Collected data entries
*****
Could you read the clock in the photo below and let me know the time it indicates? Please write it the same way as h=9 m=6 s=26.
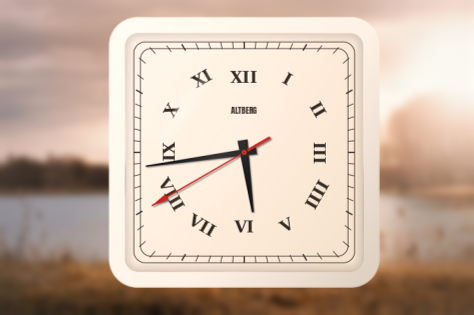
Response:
h=5 m=43 s=40
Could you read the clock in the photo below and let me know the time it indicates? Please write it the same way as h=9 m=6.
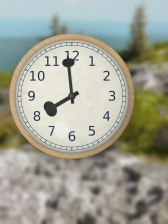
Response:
h=7 m=59
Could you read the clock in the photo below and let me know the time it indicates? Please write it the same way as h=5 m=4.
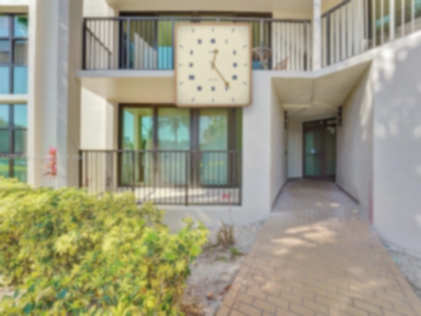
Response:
h=12 m=24
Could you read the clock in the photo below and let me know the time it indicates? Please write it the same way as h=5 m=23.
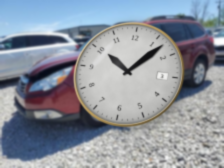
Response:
h=10 m=7
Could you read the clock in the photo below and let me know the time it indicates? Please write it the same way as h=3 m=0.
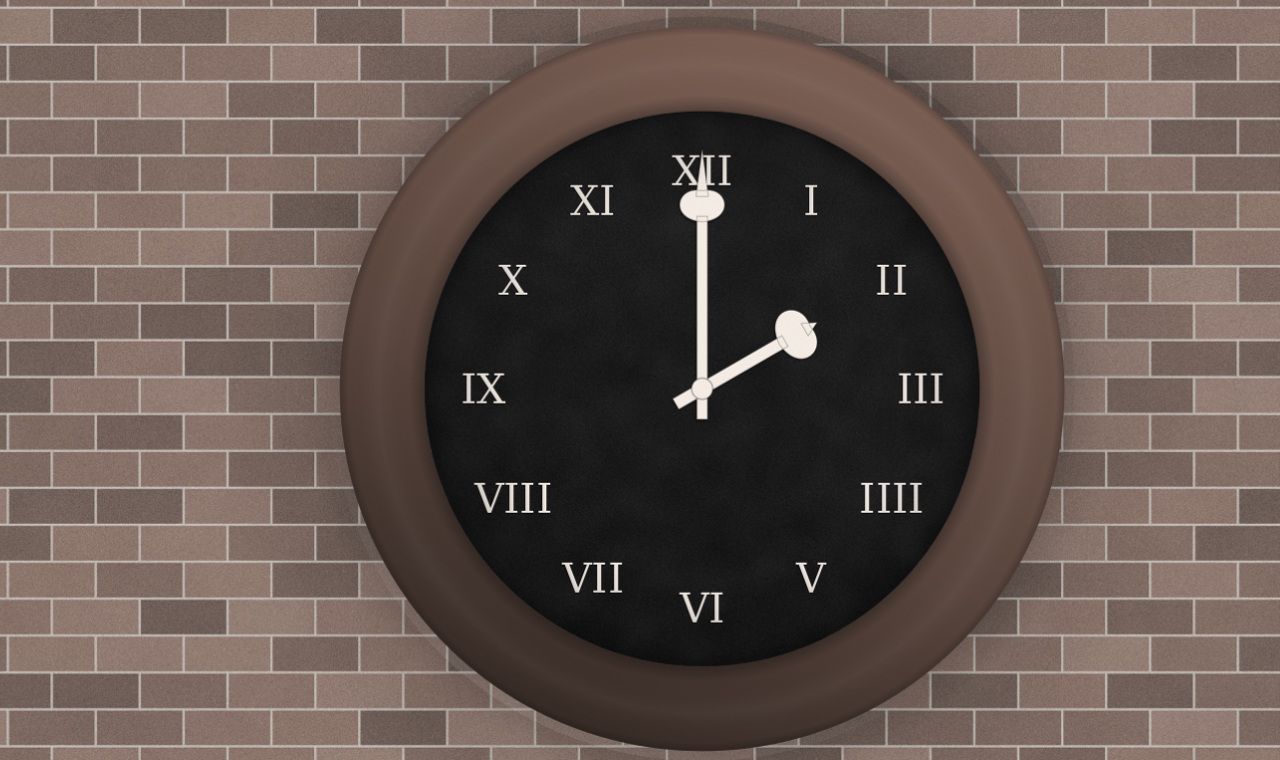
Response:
*****
> **Directions**:
Copy the items word for word, starting at the line that contains "as h=3 m=0." and continuing through the end of the items. Leave the picture out of your answer.

> **Task answer**:
Could you read the clock in the photo below and let me know the time it indicates? Please write it the same way as h=3 m=0.
Response:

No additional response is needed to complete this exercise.